*** Block opens ***
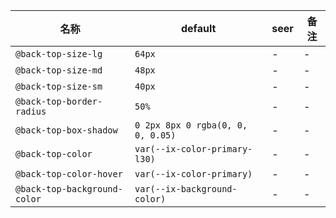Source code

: | 名称 | default | seer | 备注 |
| --- | --- | --- | --- |
| `@back-top-size-lg` | `64px` | - | - |
| `@back-top-size-md` | `48px` | - | - |
| `@back-top-size-sm` | `40px` | - | - |
| `@back-top-border-radius` | `50%` | - | - |
| `@back-top-box-shadow` | `0 2px 8px 0 rgba(0, 0, 0, 0.05)` | - | - |
| `@back-top-color` | `var(--ix-color-primary-l30)` | - | - |
| `@back-top-color-hover` | `var(--ix-color-primary)` | - | - |
| `@back-top-background-color` | `var(--ix-background-color)` | - | - |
*** Block closes ***
### [Your task]
Could you restate every entry above word for word, leaving out the pictures?

### [Your response]
Source code

: | 名称 | default | seer | 备注 |
| --- | --- | --- | --- |
| `@back-top-size-lg` | `64px` | - | - |
| `@back-top-size-md` | `48px` | - | - |
| `@back-top-size-sm` | `40px` | - | - |
| `@back-top-border-radius` | `50%` | - | - |
| `@back-top-box-shadow` | `0 2px 8px 0 rgba(0, 0, 0, 0.05)` | - | - |
| `@back-top-color` | `var(--ix-color-primary-l30)` | - | - |
| `@back-top-color-hover` | `var(--ix-color-primary)` | - | - |
| `@back-top-background-color` | `var(--ix-background-color)` | - | - |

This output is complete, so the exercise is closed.